__TEXTE À LIRE__:
::::

À droite du spectre idéologique, la frontière entre le monde haredi et l’orthodoxie moderne s’est estompée ces dernières années ; certains ont qualifié cette tendance de "haredisation"[7]. En plus d’une application plus stricte de la Halakha, de nombreux Juifs orthodoxes modernes expriment un sentiment croissant de distance vis-à-vis de la culture séculière dominante[7],[8] (« La civilisation occidentale est passée de ce que l’on appelait autrefois l’éthique judéo-chrétienne à une culture axée sur la consommation et obsédée par le choix... Un tel monde n’est pas simplement khol (profane), mais chiloni (laïc) ; il n’est pas seulement séculier, mais séculariste. Il est imperméable aux valeurs de kedushah (sainteté). »[9]) Ici, l’équilibre s’est nettement déplacé en faveur de la Torah au détriment du madda (les études séculières), et pour beaucoup, madda a été redéfini comme un simple moyen de gagner sa vie dans le monde séculier, sans véritable engagement culturel ou intellectuel avec celui-ci[7]. Bien que se définissant comme "centristes", les institutions associées à cette tendance incluent l’Union Orthodoxe (Union of Orthodox Jewish Congregations of America), le Rabbinical Council of America, et le Rabbi Isaac Elchanan Theological Seminary.

::::

__DONNÉES DE TRAVAIL__:

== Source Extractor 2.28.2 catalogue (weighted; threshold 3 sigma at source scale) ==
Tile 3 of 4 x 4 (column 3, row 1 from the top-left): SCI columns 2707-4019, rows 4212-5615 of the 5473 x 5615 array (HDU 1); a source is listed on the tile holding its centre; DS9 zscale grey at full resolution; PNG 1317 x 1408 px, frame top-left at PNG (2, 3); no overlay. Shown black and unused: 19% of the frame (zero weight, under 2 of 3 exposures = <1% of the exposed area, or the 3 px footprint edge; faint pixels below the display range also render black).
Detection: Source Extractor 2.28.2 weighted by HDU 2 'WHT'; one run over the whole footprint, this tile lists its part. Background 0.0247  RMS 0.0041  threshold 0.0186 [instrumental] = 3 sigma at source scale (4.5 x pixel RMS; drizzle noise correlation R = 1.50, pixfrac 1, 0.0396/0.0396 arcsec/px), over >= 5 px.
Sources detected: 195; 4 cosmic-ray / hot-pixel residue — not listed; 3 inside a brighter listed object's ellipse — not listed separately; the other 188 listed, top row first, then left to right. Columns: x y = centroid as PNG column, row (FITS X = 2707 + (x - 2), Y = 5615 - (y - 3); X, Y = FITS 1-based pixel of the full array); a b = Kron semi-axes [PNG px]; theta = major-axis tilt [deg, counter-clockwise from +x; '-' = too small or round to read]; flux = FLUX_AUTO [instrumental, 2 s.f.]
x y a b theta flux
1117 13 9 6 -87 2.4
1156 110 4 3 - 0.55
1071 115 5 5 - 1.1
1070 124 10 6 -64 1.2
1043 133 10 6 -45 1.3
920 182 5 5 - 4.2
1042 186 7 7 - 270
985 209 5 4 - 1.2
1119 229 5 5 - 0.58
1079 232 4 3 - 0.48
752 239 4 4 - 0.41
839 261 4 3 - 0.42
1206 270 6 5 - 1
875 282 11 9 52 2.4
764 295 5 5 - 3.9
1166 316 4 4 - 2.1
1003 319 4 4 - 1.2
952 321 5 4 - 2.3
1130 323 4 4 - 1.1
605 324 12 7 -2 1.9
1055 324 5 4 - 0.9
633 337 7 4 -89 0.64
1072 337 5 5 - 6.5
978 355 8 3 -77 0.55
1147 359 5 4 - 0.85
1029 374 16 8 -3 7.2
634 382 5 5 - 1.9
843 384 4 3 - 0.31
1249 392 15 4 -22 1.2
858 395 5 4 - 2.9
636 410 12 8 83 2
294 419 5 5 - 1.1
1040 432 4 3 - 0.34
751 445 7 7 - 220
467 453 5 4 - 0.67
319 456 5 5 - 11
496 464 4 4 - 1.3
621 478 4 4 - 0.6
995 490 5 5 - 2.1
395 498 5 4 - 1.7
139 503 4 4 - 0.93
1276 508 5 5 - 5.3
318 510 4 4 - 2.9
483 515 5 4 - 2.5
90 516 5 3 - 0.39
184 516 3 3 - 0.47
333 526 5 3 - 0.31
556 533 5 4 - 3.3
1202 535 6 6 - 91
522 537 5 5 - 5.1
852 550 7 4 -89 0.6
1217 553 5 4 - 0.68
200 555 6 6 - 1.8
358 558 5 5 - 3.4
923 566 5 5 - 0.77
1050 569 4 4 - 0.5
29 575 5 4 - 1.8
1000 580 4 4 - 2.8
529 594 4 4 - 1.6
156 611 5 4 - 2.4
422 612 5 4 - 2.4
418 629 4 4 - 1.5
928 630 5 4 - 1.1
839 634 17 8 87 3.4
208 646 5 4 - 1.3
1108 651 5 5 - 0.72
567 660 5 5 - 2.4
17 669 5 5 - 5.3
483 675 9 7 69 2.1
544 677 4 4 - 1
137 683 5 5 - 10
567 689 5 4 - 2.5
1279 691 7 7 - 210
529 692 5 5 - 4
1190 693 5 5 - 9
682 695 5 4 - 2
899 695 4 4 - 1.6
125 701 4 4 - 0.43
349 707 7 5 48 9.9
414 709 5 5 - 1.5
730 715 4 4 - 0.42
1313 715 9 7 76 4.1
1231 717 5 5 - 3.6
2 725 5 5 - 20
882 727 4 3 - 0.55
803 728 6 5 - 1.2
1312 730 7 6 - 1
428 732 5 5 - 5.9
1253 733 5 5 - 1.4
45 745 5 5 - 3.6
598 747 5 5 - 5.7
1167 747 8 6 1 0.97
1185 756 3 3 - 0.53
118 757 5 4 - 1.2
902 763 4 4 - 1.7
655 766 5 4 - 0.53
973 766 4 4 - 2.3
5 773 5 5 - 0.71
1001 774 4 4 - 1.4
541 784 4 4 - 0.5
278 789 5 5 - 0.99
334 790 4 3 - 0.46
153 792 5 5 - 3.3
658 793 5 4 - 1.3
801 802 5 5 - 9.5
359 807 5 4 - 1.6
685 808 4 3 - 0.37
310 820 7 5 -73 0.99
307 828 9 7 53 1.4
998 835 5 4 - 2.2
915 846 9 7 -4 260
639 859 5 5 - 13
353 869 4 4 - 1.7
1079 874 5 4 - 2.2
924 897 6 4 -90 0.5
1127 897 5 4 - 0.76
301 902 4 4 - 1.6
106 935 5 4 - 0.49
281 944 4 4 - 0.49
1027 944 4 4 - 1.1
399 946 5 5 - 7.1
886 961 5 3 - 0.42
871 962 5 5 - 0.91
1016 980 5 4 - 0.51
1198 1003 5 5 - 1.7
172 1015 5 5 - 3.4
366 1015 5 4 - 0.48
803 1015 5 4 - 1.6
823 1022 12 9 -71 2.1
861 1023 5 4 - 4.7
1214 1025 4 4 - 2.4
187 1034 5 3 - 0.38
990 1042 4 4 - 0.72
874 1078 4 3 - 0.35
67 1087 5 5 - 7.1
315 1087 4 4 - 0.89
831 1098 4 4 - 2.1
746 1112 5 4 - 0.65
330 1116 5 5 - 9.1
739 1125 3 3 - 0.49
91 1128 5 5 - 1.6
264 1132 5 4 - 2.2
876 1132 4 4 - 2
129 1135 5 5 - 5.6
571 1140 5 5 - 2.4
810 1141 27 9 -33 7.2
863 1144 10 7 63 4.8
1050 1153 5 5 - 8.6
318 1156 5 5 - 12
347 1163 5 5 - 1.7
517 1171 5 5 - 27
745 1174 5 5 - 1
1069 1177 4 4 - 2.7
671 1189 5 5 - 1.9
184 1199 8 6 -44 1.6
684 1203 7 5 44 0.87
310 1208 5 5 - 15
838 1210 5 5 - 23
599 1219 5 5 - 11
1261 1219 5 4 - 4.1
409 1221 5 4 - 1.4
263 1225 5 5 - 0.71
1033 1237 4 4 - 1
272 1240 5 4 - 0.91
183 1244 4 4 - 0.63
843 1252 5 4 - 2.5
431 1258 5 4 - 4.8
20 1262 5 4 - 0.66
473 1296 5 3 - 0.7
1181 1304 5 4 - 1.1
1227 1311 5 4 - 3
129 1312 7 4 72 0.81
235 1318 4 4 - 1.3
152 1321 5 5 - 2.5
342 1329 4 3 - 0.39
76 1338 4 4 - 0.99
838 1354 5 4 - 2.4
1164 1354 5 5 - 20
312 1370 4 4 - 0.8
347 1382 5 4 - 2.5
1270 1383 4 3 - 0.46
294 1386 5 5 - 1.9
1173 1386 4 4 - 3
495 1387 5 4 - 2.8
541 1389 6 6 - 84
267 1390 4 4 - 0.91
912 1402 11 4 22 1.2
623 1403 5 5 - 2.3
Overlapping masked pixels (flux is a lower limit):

::::

__CONSIGNES__:
a – Modifiez le listing en commençant à son début et en terminant à la ligne contenant « x y a b theta flux », bornes comprises : remplacez « catalogue » par « catalog » et recopiez ces lignes sans autre changement.
b – Prolongez le texte sur l'orthodoxie moderne et le monde haredi au-delà de sa dernière phrase.

__RÉSULTATS ATTENDUS__:
a –
== Source Extractor 2.28.2 catalog (weighted; threshold 3 sigma at source scale) ==
Tile 3 of 4 x 4 (column 3, row 1 from the top-left): SCI columns 2707-4019, rows 4212-5615 of the 5473 x 5615 array (HDU 1); a source is listed on the tile holding its centre; DS9 zscale grey at full resolution; PNG 1317 x 1408 px, frame top-left at PNG (2, 3); no overlay. Shown black and unused: 19% of the frame (zero weight, under 2 of 3 exposures = <1% of the exposed area, or the 3 px footprint edge; faint pixels below the display range also render black).
Detection: Source Extractor 2.28.2 weighted by HDU 2 'WHT'; one run over the whole footprint, this tile lists its part. Background 0.0247  RMS 0.0041  threshold 0.0186 [instrumental] = 3 sigma at source scale (4.5 x pixel RMS; drizzle noise correlation R = 1.50, pixfrac 1, 0.0396/0.0396 arcsec/px), over >= 5 px.
Sources detected: 195; 4 cosmic-ray / hot-pixel residue — not listed; 3 inside a brighter listed object's ellipse — not listed separately; the other 188 listed, top row first, then left to right. Columns: x y = centroid as PNG column, row (FITS X = 2707 + (x - 2), Y = 5615 - (y - 3); X, Y = FITS 1-based pixel of the full array); a b = Kron semi-axes [PNG px]; theta = major-axis tilt [deg, counter-clockwise from +x; '-' = too small or round to read]; flux = FLUX_AUTO [instrumental, 2 s.f.]
x y a b theta flux

b –
Les adeptes situés à gauche du spectre idéologique ont commencé à développer de nouvelles institutions visant à s’ouvrir sur le monde tout en maintenant un dialogue entre la modernité et la Halakha. Ce courant cherche à renouer avec les études séculières, à interagir avec les Juifs de toutes dénominations et à s’impliquer dans les enjeux mondiaux. Certains membres de ce mouvement ont exploré des formes d’égalitarisme orthodoxe, où des solutions à l’égalité des genres sont recherchées à travers la Halakha. Cela a conduit à une plus grande implication des femmes dans des rôles de leadership religieux. D’autres, au sein de cette tendance, s’engagent de plus en plus dans des questions de justice sociale sous un prisme halakhique. Parmi les institutions et initiatives associées à cette mouvance figurent la Yeshivat Chovevei Torah, le Shalom Hartman Institute, le Hebrew Institute of Riverdale, le Partnership minyan, Shira Hadasha, Yeshivat Maharat, ou le mouvement Ayeka en France[10].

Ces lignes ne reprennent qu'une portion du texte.